Friday, January 22, 2010

DRBD split brain recovery

SkyHi @ Friday, January 22, 2010

Manual split brain recovery

DRBD detects split brain at the time connectivity becomes available again and the peer nodes exchange the initial DRBD protocol handshake. If DRBD detects that both nodes are (or were at some point, while disconnected) in the primary role, it immediately tears down the replication connection. The tell-tale sign of this is a message like the following appearing in the system log:

Split-Brain detected, dropping connection!

After split brain has been detected, one node will always have the resource in a StandAlone connection state. The other might either also be in the StandAlone state (if both nodes detected the split brain simultaneously), or in WFConnection (if the peer tore down the connection before the other node had a chance to detect split brain).
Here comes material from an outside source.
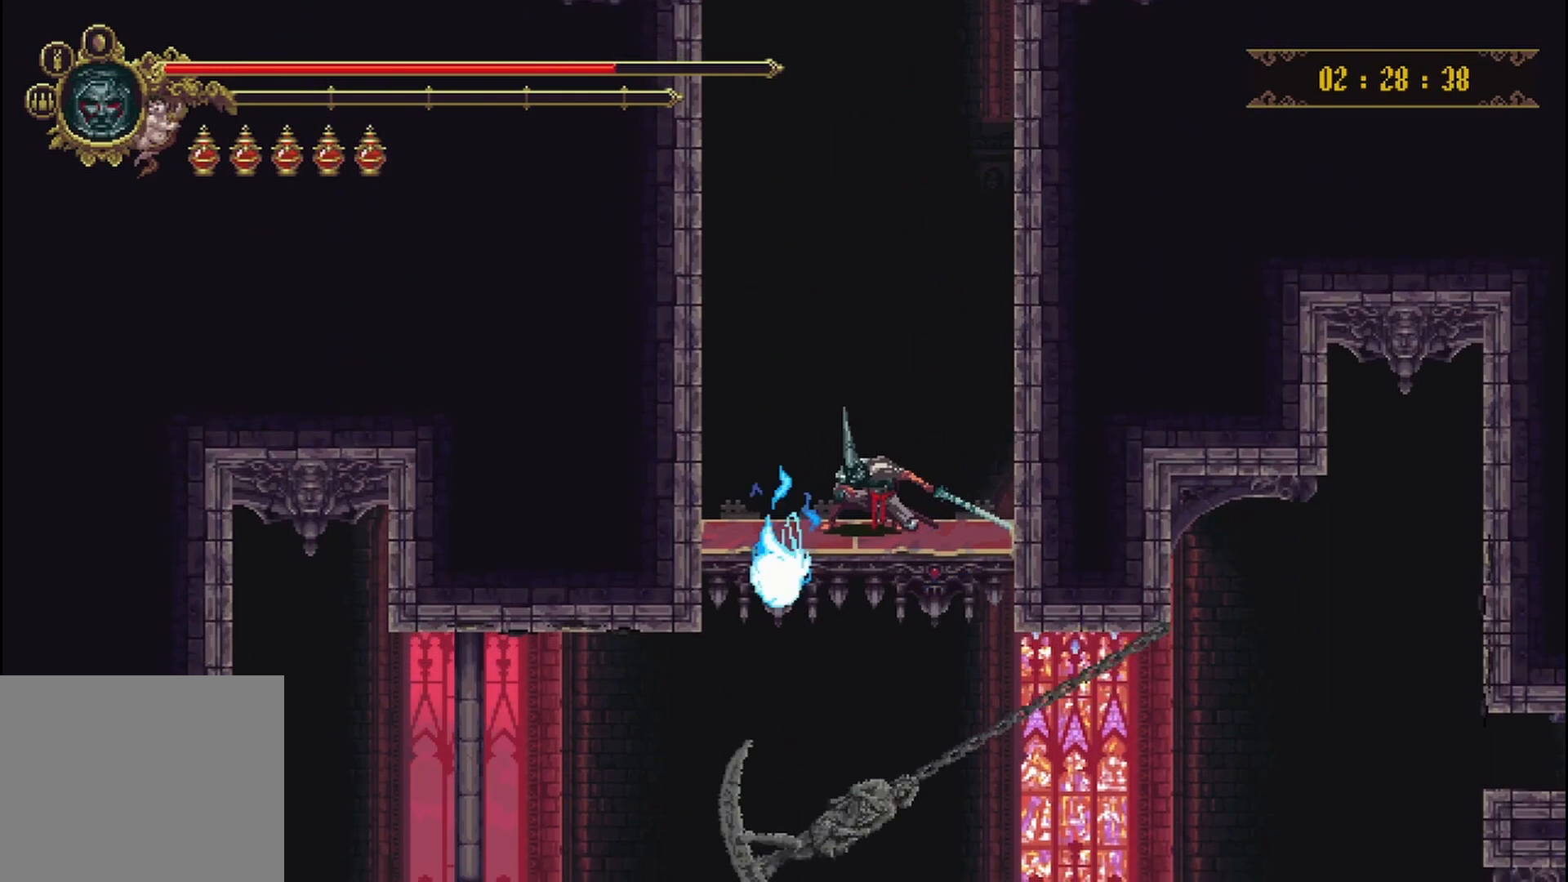
{"buttons": [], "left_stick": "down", "right_stick": "center", "events": []}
At this point, unless you configured DRBD to automatically recover from split brain, you must manually intervene by selecting one node whose modifications will be discarded (this node is referred to as the split brain victim). This intervention is made with the following commands:

drbdadm secondary resource
drbdadm -- --discard-my-data connect resource

On the other node (the split brain survivor), if its connection state is also StandAlone, you would enter:

drbdadm connect resource

You may omit this step if the node is already in the WFConnection state; it will then reconnect automatically.

If the resource affected by the split brain is a stacked resource, use drbdadm --stacked instead of just drbdadm.

Upon connection, your split brain victim immediately changes its connection state to SyncTarget, and has its modifications overwritten by the remaining primary node.


The split brain victim is not subjected to a full device synchronization. Instead, it has its local modifications rolled back, and any modifications made on the split brain survivor propagate to the victim.

After re-synchronization has completed, the split brain is considered resolved and the two nodes form a fully consistent, redundant replicated storage system again.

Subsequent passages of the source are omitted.